Review for "Re-assembly, quality evaluation, and annotation of 678 microbial eukaryotic reference transcriptomes"

Completed on 25 May 2018 by Konrad Foerstner.

Login to endorse this review.

Comments to author

The manuscript by Johnson et al. describe the re-analysis of the Marine Microbial Eukaryotic Transcriptome Sequencing Project (MMETSP). The authors have generate a new computational pipeline for the de novo assembly (using Trinity de novo) of the RNA-Seq reads of several hundred transcriptomes as well as downstream a set of scripts to compare the outcome with the results of the original publication (which used Trans-ABySS for the assembly).

The current manuscript is a great example that shows the value of revisiting old data sets with new computational tools. The authors put strong focus on reproducibility of their analysis.

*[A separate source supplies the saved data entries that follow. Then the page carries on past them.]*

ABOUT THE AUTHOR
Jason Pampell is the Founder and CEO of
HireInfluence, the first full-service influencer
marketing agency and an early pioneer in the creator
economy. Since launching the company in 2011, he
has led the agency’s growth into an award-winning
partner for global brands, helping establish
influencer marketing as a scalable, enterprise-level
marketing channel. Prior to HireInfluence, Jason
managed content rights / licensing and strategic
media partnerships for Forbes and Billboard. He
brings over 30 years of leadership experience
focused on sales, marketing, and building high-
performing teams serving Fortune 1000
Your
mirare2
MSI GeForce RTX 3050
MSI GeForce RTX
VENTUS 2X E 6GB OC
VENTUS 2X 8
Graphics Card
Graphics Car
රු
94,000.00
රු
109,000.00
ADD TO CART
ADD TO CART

The effort for this should not be underestimated and the work can serve as a blueprint for similar data re-analysis projects.

I see no major issue in this work but still would like to have a few smaller ones addressed:

* The manuscript is currently rather descriptive and has only a few explanations why there are certain differences in the presented assembly approaches. E.g. what are the reasons for the observation displayed in Figure 4 that there so many more unique k-mers in the DIB than in the NCGR set? Maybe not all results can be explained mechanistically but least at some potential reasons could be discussed.

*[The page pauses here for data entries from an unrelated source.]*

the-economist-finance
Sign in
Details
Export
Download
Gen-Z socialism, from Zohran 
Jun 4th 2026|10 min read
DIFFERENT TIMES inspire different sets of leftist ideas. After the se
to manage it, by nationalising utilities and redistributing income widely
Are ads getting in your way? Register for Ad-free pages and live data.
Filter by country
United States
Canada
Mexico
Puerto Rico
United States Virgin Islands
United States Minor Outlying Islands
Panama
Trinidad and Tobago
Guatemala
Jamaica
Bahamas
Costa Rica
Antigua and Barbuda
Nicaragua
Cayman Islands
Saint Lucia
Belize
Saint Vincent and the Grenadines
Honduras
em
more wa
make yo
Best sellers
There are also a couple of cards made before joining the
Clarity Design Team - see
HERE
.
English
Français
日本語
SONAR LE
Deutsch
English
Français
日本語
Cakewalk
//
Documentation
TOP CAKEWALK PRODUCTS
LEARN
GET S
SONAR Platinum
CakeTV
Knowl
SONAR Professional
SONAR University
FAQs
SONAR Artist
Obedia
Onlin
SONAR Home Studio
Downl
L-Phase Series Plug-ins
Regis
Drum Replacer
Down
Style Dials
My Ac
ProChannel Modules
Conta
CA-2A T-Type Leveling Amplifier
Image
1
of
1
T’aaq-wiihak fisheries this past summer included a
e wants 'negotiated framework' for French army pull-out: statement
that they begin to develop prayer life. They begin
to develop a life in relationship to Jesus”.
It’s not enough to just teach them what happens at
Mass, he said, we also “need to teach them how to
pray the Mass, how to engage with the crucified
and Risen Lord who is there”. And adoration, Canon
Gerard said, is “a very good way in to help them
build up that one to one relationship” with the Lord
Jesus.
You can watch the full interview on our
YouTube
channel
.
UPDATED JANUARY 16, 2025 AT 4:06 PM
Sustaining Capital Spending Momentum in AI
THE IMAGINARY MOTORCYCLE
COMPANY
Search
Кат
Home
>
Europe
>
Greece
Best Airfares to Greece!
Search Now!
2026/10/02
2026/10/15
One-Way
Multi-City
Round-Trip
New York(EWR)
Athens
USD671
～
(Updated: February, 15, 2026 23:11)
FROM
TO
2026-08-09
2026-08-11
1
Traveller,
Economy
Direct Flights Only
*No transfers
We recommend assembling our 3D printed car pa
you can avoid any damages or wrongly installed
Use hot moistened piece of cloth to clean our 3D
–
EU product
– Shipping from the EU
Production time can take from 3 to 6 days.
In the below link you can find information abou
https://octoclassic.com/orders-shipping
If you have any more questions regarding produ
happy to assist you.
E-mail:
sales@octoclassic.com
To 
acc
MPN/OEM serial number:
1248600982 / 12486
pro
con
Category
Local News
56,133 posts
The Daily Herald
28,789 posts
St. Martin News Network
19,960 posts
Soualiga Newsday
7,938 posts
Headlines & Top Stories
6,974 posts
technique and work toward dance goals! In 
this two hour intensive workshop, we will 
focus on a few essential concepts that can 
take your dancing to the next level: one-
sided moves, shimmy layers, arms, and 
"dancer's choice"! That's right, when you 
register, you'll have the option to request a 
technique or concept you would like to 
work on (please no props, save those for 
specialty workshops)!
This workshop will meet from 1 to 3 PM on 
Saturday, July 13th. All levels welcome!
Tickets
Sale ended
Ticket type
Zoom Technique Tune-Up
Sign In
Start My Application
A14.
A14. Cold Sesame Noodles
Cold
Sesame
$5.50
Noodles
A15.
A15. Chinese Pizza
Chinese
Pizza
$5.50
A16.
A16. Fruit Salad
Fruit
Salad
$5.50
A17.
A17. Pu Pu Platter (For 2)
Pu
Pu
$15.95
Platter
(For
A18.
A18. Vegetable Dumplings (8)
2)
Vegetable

* The authors write: "We used a different pipeline than the original one used to create the NCGR assemblies, in part because new software was available [8] and in part because of new trimming guidelines [27]". Is [8] really the correct reference here? If so this has to be further explained.

* I think figures 2, 3 and 5 are not red green blind safe.

* In the script collection uploaded to Zenodo I personally would have removed the "pycache" folder and the containing Python byte code files (*pyc). Or do they have any purpose / contain useful information?

* The supplementary notebooks could additionally be uploaded as ipyn files.

* The authors have a configuration file for user specif paths but this is not strictly used. In "" another "basedir" variable is set and in even the full path for Trimmomatic is set ("/mnt/home/ljcohen/bin/Trimmomatic-0.33/trimmomatic-0.33.jar"). This make the reuse of the framework harder.

* While I understand that it is sometime needed due to dependencies on old libraries I would like to discourage the use of Python 2.7 (aka "legacy Python") in currently research projects and would strongly recommend to use a current Python version (3 and higher) instead.